Tim Cohn posted The SEO is Dead Debate the following day. He doesn’t reference Chris Dixon specifically, but he has an eloquently short post, saying that SEO isn’t dead because ….

… the SEO is Dead author never offers an equal let alone superior alternative.

That one bothers me. Since when does nothing die without offering a superior alternative?

What do you think? Is SEO dead to startups?

Say it Ain’t So Joel

This is disturbing on several levels. No, I don’t know Joel Spolsky but I feel like I do because I’ve been reading his work for years. He’s not just an expert on software development, he’s a very good writer and thinker. I’ve quoted him a lot.

So what’s disturbing? In Let’s Take This Offline Joel’s saying he’s going to stop blogging. That’s bad enough, because there aren’t that many thoughtful eloquent software developers around. But what’s worse is his reason (quoting):

The truth is, as much as I’ve enjoyed it, blogging has become increasingly impossible to do the way I want to as Fog Creek has become a larger company. We now have 32 employees and at least six substantial product lines. We have so many customers that I can’t always write freely without inadvertently insulting one of them. And my daily duties now take so much time that it has become a major effort to post something thoughtful even once or twice a month.

The best evidence also suggests that there are many other effective ways to market Fog Creek’s products — and that our historical overreliance on blogging as a marketing channel has meant that we’ve ignored them. I realize now that blogging made me, and Fog Creek, a big fish in a very small pond. As a result, we have the undisputed No. 1 product among the 5 percent to 10 percent of programmers who regularly read blogs about programming. Meanwhile, we’re almost unknown in every other demographic.

I think that’s a real business mistake. As I write this and as you read it, of course, we should both recognize that I know absolutely nothing about the specific business of Fog Creek software, so I’m probably way off base here. But then, in defense of what I’m about to say, I am relying on Joel’s own words. I’m taking him at his word.

The mistake here is related to one of my favorite quotes: “I don’t know the secret to success, but the secret to failure is trying to please everybody.”

I think every company needs to recognize its strengths and weaknesses.
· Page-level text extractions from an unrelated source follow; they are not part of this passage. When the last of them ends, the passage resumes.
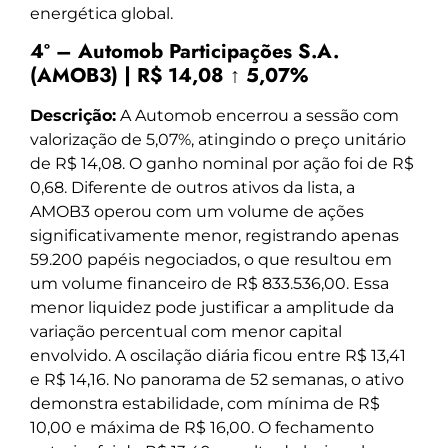
energética global.
4º – Automob Participações S.A.
(AMOB3) | R$ 14,08 ↑ 5,07%
Descrição:
A Automob encerrou a sessão com
valorização de 5,07%, atingindo o preço unitário
de R$ 14,08. O ganho nominal por ação foi de R$
0,68. Diferente de outros ativos da lista, a
AMOB3 operou com um volume de ações
significativamente menor, registrando apenas
59.200 papéis negociados, o que resultou em
um volume financeiro de R$ 833.536,00. Essa
menor liquidez pode justificar a amplitude da
variação percentual com menor capital
envolvido. A oscilação diária ficou entre R$ 13,41
e R$ 14,16. No panorama de 52 semanas, o ativo
demonstra estabilidade, com mínima de R$
10,00 e máxima de R$ 16,00. O fechamento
Sure, you try to bolster the weaknesses over time, but never give up a strength. Here’s my message to Joel:

Joel, your blogging is your stronghold. It’s all about focus. You can’t do everything. Having a clear and well-identified strength is really important. Keep it. Use it to defend your business while you expand elsewhere. You don’t have to give that up in order to broaden channels. You’ve got a business going, you have revenue, you can hire people to do those other things, open those other channels. If you look, you’ll find people who know how to do that, and can do it better than you will. Keep your writing and build on it.